[Texto del documento]
◆ ◆ ◆ ◆ ◆ ◆ ◆

Sr. Director:

La pandemia ha desatado una neurosis sobre la salud de órdago. Ya antes de su llegada era habitual que los medios reflejaran avisos más o menos apocalípticos relacionados con ciertos alimentos y sus perniciosos efectos en el organismo, tantas veces con indisimulada intención denigratoria por los cultivadores de otros diferentes. El eco internético se ha ocupado de multiplicar por mil estas advertencias, incluyendo consejos dietéticos todo lo justificados que se quiera, pero olvidándose de satisfacer al paladar.

Nuestros abuelos tiraban al menos de experiencia cuando se referían a los hábitos nutricionales inadecuados. El refranero está plagado de dichos que apuntan a la bondad o maldad de unas u otras comidas. Así, “el arroz con tomate y la patata cocida alargan la vida”; “ni al estómago eches grasa, ni tengas a la suegra en casa”; “caldo de gallina es reconocida medicina”; “el rábano, es malo para el diente y peor para el vientre”; o, en fin, “si quieres ver a tu marido enterrado, dale a cenar carnero asado”. Nunca sabremos de dónde habrán sacado estas ocurrencias los primeros que las cascaron en la plaza, la tasca o el lavadero del pueblo, pero las hemos tenido como ciertas durante siglos, y en ello seguimos.

Ahora, sin embargo, no es la espontánea sabiduría popular la que condena o ensalza a unas u otras hortalizas o frutas, sino unos manipulados sabiondos que nos ilustran a diario de los horrores de unos productos que, de ser ciertas sus funestas conclusiones, habrían conducido hace tiempo a la desaparición del género humano de la faz de la tierra, porque nos los llevamos metiendo en el buche desde que el mundo es mundo.

◆ ◆ ◆ ◆ ◆ ◆ ◆

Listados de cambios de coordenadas
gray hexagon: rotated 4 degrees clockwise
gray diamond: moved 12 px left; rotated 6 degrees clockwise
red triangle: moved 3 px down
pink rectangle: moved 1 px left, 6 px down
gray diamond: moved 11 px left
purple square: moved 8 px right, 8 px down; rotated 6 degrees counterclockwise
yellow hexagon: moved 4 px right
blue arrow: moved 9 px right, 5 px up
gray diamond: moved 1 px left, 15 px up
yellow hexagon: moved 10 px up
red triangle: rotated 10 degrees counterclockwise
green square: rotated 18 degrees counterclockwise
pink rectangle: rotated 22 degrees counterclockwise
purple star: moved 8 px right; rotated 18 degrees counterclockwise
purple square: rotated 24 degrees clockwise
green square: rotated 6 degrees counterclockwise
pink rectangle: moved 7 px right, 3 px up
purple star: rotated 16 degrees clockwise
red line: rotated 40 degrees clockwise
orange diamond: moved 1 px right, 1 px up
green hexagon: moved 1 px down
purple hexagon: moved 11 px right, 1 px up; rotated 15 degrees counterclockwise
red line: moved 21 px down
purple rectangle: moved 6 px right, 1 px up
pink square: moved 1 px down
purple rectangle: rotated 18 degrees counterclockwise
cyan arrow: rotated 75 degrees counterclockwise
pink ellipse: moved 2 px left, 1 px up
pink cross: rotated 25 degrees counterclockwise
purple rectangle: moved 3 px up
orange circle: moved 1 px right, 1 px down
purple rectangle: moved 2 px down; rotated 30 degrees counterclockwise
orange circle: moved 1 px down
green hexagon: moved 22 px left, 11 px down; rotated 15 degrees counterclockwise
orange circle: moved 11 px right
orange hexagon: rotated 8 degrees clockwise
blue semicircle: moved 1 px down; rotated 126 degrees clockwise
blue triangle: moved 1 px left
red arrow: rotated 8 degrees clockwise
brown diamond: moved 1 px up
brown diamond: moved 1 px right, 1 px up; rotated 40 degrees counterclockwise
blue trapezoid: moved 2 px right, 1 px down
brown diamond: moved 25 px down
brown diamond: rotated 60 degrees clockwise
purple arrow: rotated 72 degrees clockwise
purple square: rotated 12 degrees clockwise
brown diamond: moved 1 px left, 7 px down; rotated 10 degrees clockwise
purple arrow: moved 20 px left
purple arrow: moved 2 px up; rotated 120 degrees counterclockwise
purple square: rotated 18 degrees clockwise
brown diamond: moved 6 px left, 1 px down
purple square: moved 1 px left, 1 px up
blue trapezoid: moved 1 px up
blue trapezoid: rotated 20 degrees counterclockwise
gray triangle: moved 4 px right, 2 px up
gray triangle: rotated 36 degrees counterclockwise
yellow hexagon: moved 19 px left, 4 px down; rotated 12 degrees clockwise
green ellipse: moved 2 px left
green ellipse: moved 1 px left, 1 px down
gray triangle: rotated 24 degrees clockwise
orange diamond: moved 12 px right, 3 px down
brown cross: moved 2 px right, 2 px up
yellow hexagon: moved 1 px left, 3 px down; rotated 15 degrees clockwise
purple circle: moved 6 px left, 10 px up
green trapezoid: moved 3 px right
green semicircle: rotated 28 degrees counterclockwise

◆ ◆ ◆ ◆ ◆ ◆ ◆

Copia completa la carta al director sobre la manía con la salud y las comidas, sin cambiar ni una letra.

[Tu respuesta]
Sr. Director:

La pandemia ha desatado una neurosis sobre la salud de órdago. Ya antes de su llegada era habitual que los medios reflejaran avisos más o menos apocalípticos relacionados con ciertos alimentos y sus perniciosos efectos en el organismo, tantas veces con indisimulada intención denigratoria por los cultivadores de otros diferentes. El eco internético se ha ocupado de multiplicar por mil estas advertencias, incluyendo consejos dietéticos todo lo justificados que se quiera, pero olvidándose de satisfacer al paladar.

Nuestros abuelos tiraban al menos de experiencia cuando se referían a los hábitos nutricionales inadecuados. El refranero está plagado de dichos que apuntan a la bondad o maldad de unas u otras comidas. Así, “el arroz con tomate y la patata cocida alargan la vida”; “ni al estómago eches grasa, ni tengas a la suegra en casa”; “caldo de gallina es reconocida medicina”; “el rábano, es malo para el diente y peor para el vientre”; o, en fin, “si quieres ver a tu marido enterrado, dale a cenar carnero asado”. Nunca sabremos de dónde habrán sacado estas ocurrencias los primeros que las cascaron en la plaza, la tasca o el lavadero del pueblo, pero las hemos tenido como ciertas durante siglos, y en ello seguimos.

Ahora, sin embargo, no es la espontánea sabiduría popular la que condena o ensalza a unas u otras hortalizas o frutas, sino unos manipulados sabiondos que nos ilustran a diario de los horrores de unos productos que, de ser ciertas sus funestas conclusiones, habrían conducido hace tiempo a la desaparición del género humano de la faz de la tierra, porque nos los llevamos metiendo en el buche desde que el mundo es mundo.